As we’re sure you can imagine, there are a whole lot of positions on the issue, and just as many truths: there are those who maintain that leather for clothing doesn’t kill any animals because it’s a waste by-product of the food industry; then there are those, like Stella McCartney, who regard leather as the main co-product of the food industry, contributing to the horrors associated with intensive animal farming. There are those who maintain that the tanning industry solves the problem of disposing of the hides of animals used for food; then there are those who say that the tanning industry has an extremely negative impact on the environment due to its highly polluting production processes.
Our stance is right there, in the middle, where there’s a conscious use of our resources, where our mission and that of many other businesses is to salvage waste from manufacturing and encourage research to find innovative products capable of reducing the environmental impacts associated with our products without detriment to their technical and aesthetic qualities.
The tanning industry
The tanning industry is the “sector of industry that produces skins and leather, recovering and enhancing a by-product of the food industry: raw animal hide from the slaughterhouse.”
Most leather used in the fashion industry comes from food industry waste.
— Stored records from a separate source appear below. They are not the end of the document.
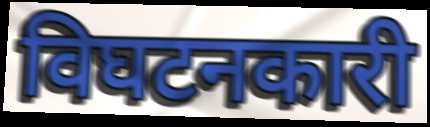
विघटनकारी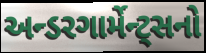
અન્ડરગાર્મેન્ટ્સનો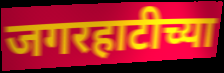
जगरहाटीच्या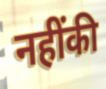
नहींकी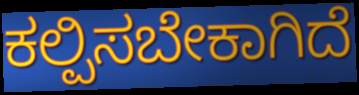
ಕಲ್ಪಿಸಬೇಕಾಗಿದೆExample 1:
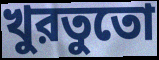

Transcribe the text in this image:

খুরতুতো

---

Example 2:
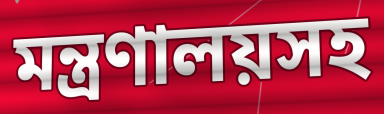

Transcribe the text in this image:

মন্ত্রণালয়সহ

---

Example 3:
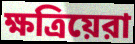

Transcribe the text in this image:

ক্ষত্রিয়েরা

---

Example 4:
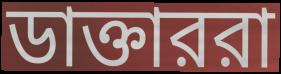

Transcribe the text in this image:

ডাক্তাররা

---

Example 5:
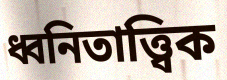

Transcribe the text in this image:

ধ্বনিতাত্ত্বিক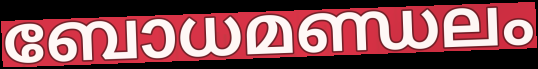
ബോധമണ്ഡലംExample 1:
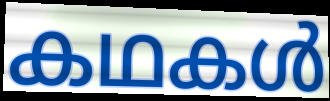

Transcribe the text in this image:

കഥകൾ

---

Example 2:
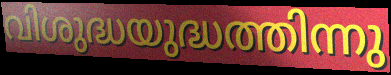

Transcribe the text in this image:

വിശുദ്ധയുദ്ധത്തിന്നു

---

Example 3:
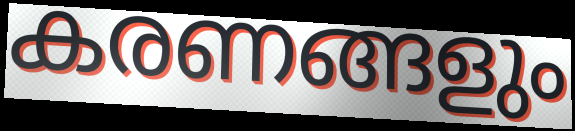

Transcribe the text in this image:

കരണങ്ങളും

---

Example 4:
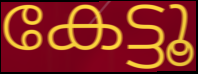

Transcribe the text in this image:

കേട്ടൂ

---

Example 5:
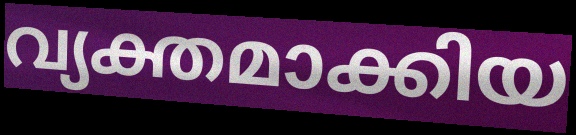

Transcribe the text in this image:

വ്യക്തമാക്കിയ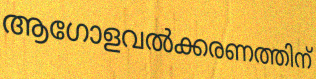
ആഗോളവൽക്കരണത്തിന്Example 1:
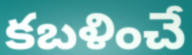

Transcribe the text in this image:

కబళించే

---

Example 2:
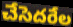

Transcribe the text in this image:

చేసెదరేల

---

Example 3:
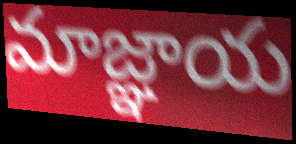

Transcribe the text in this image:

మాజ్ఞాయ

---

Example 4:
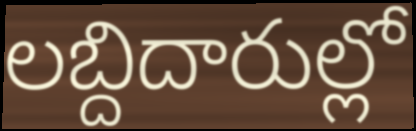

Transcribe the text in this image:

లబ్దిదారుల్లో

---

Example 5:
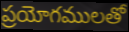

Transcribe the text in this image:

ప్రయోగములతోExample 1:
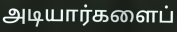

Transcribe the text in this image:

அடியார்களைப்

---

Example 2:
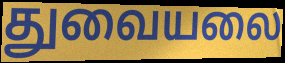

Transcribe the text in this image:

துவையலை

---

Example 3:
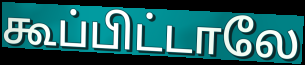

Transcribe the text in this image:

கூப்பிட்டாலே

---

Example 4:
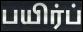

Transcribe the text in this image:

பயிர்ப்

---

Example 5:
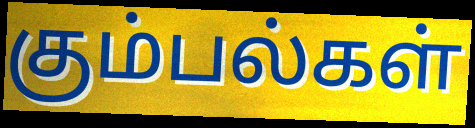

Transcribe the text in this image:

கும்பல்கள்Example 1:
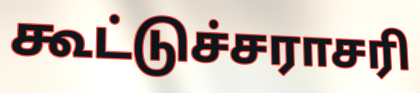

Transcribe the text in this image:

கூட்டுச்சராசரி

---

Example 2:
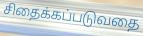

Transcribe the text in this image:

சிதைக்கப்படுவதை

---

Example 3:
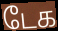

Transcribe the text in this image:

டேக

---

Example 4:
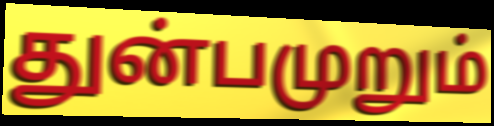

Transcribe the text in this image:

துன்பமுறும்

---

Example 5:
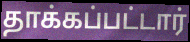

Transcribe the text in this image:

தாக்கப்பட்டார்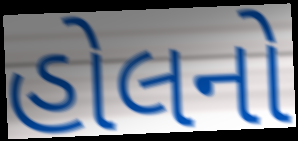
હોલનો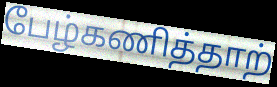
பேழ்கணித்தாற்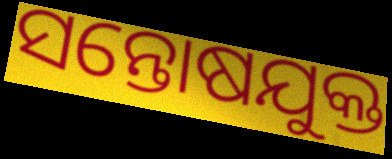
ସନ୍ତୋଷଯୁକ୍ତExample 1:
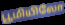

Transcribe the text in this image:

பூமியிலோ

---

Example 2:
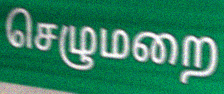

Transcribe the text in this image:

செழுமறை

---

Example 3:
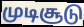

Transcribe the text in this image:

முடிசூடு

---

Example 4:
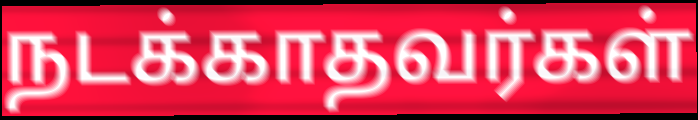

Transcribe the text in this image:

நடக்காதவர்கள்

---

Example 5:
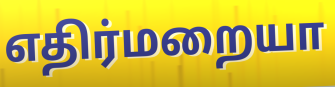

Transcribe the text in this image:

எதிர்மறையாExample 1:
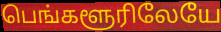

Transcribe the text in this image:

பெங்களூரிலேயே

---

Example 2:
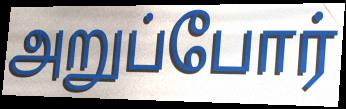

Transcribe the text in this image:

அறுப்போர்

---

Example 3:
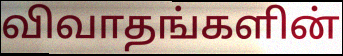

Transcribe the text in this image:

விவாதங்களின்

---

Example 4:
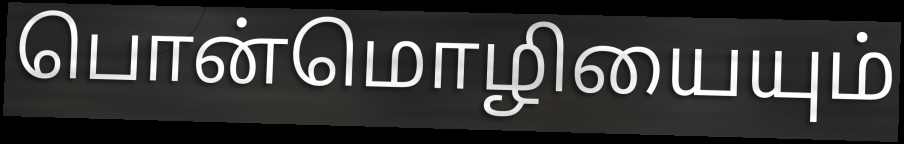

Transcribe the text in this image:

பொன்மொழியையும்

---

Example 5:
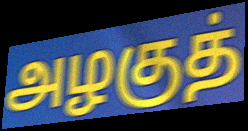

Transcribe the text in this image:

அழகுத்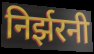
निर्झरनीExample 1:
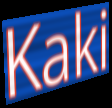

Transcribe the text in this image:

Kaki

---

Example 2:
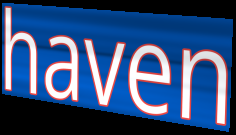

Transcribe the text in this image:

haven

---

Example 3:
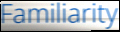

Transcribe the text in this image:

Familiarity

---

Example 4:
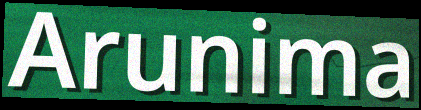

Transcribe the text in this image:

Arunima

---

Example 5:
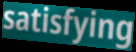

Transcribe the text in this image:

satisfyingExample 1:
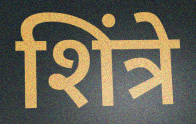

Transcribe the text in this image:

शिंत्रे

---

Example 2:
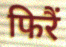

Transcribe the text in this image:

फिरैं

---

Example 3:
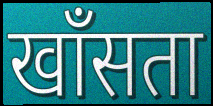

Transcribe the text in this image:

खाँसता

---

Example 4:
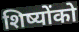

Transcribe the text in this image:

शिष्योंको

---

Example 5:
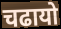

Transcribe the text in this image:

चढायो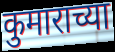
कुमाराच्या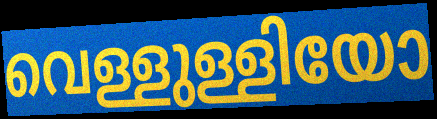
വെള്ളുള്ളിയോ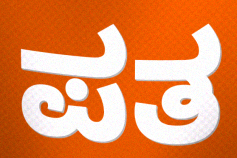
ಪತ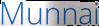
Munnai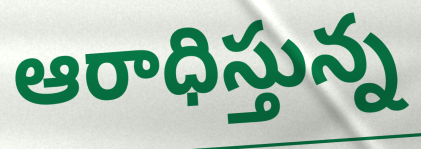
ఆరాధిస్తున్న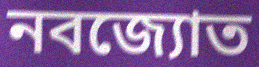
নবজ্যোত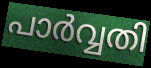
പാർവ്വതിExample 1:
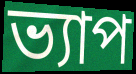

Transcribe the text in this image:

ভ্যাপ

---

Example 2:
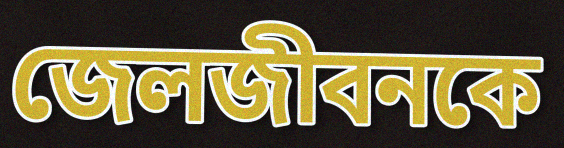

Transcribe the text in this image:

জেলজীবনকে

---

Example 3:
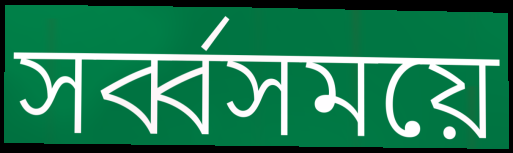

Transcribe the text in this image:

সর্ব্বসময়ে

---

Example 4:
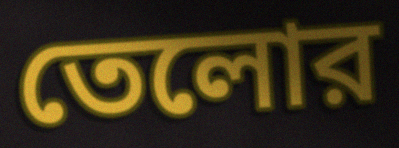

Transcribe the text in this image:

তেলোর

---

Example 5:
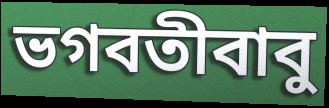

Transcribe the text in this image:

ভগবতীবাবু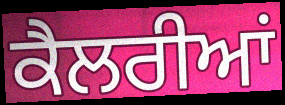
ਕੈਲਰੀਆਂ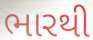
ભારથી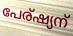
പേര്ഷ്യന്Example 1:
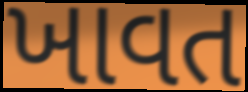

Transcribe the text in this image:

ખાવત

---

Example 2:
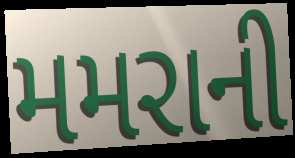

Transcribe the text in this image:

મમરાની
It’s a different matter when it comes to exotic skins, such as snake, python, ermine, seal, kangaroo, and crocodile: the animal is killed for its skin, which is considered the most valuable part of the animal.
Tanning originally came about as an industrial process recycling a secondary product that would otherwise end up being sent to landfill, but the steps in its production cycle are critically important, in terms of everything from energy consumption to the disposal of processing waste, through to the emission of dust and vapour into the atmosphere, and release of heavy metals into water.
But even the tanning industry, an inherently pollution-heavy process, can tap into an environmentally sustainable side.
A virtuous example: Favini
The Favini company uses leather processing waste to produce Remake, the 100% biodegradable, recyclable eco-friendly leather paper designed for quality printing and luxury packaging.
Complex processing successfully upcycles waste materials into a product of higher value.
Greenhouse gas emissions are over 25% lower in the production of Remake compared to paper with the same properties. What emissions can’t be avoided are entirely offset with Carbon Credits that Favini buys to fund activities aimed at improving the environment, capable of absorbing CO2 in the atmosphere.
The leather industry’s leftovers are currently used in the production of regenerated leather, as fertilizers, with a part ending up in landfills. Favini has developed a new treatment for leather scraps to obtain a recyclable, compostable product that can be made using traditional paper manufacturing processes.